# PROBLEM REQUIREMENTS
In the entries below, repeat every line from the line with "table_cell The international" through the line with "table_cell text [243, 406, 461, 443]", both included, with no changes.

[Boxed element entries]
....
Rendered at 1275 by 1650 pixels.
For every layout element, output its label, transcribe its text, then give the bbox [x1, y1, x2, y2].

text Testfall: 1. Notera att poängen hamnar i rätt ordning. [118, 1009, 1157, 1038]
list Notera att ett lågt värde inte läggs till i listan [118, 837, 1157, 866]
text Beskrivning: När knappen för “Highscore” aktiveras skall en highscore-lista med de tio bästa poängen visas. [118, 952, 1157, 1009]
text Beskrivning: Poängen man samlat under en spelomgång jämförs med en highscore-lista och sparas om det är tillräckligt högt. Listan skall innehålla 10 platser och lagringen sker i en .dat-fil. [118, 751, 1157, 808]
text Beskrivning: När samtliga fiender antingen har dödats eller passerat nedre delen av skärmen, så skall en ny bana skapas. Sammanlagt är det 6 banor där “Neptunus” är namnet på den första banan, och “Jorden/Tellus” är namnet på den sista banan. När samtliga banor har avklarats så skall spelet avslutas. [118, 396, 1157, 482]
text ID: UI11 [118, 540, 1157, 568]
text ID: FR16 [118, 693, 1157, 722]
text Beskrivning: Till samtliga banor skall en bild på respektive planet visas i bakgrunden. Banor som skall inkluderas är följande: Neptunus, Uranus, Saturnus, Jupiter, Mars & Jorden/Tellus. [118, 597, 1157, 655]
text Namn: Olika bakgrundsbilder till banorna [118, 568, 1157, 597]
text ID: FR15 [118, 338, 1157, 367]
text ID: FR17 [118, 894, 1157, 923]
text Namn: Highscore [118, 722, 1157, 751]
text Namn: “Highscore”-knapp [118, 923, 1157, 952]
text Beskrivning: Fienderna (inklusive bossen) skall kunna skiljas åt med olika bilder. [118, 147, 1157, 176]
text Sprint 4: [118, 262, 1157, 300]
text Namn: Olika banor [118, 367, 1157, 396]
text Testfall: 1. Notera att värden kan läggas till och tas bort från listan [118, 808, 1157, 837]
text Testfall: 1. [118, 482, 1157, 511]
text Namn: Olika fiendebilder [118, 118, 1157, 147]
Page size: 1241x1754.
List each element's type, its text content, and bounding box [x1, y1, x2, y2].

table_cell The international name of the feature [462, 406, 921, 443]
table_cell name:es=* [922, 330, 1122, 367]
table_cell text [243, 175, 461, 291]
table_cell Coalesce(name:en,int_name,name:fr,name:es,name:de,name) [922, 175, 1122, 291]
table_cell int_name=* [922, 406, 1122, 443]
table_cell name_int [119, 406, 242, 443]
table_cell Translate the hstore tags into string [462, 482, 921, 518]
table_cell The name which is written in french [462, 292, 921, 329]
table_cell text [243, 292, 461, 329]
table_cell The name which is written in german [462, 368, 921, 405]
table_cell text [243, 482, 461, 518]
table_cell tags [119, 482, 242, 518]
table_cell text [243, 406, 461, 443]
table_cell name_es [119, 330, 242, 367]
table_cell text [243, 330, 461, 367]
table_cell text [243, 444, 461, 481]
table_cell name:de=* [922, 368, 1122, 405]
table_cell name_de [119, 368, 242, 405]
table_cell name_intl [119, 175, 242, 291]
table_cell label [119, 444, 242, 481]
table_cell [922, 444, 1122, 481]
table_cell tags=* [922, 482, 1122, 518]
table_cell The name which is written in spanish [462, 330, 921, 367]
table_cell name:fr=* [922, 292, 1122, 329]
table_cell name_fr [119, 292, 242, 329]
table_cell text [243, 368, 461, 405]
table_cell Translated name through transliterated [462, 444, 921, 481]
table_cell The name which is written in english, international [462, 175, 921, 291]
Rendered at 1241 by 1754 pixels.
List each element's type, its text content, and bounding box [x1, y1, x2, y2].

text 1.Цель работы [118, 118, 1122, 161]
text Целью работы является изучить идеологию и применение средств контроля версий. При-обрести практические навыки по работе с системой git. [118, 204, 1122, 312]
....
# FULL OUTPUT
table_cell The international name of the feature [462, 406, 921, 443]
table_cell name:es=* [922, 330, 1122, 367]
table_cell text [243, 175, 461, 291]
table_cell Coalesce(name:en,int_name,name:fr,name:es,name:de,name) [922, 175, 1122, 291]
table_cell int_name=* [922, 406, 1122, 443]
table_cell name_int [119, 406, 242, 443]
table_cell Translate the hstore tags into string [462, 482, 921, 518]
table_cell The name which is written in french [462, 292, 921, 329]
table_cell text [243, 292, 461, 329]
table_cell The name which is written in german [462, 368, 921, 405]
table_cell text [243, 482, 461, 518]
table_cell tags [119, 482, 242, 518]
table_cell text [243, 406, 461, 443]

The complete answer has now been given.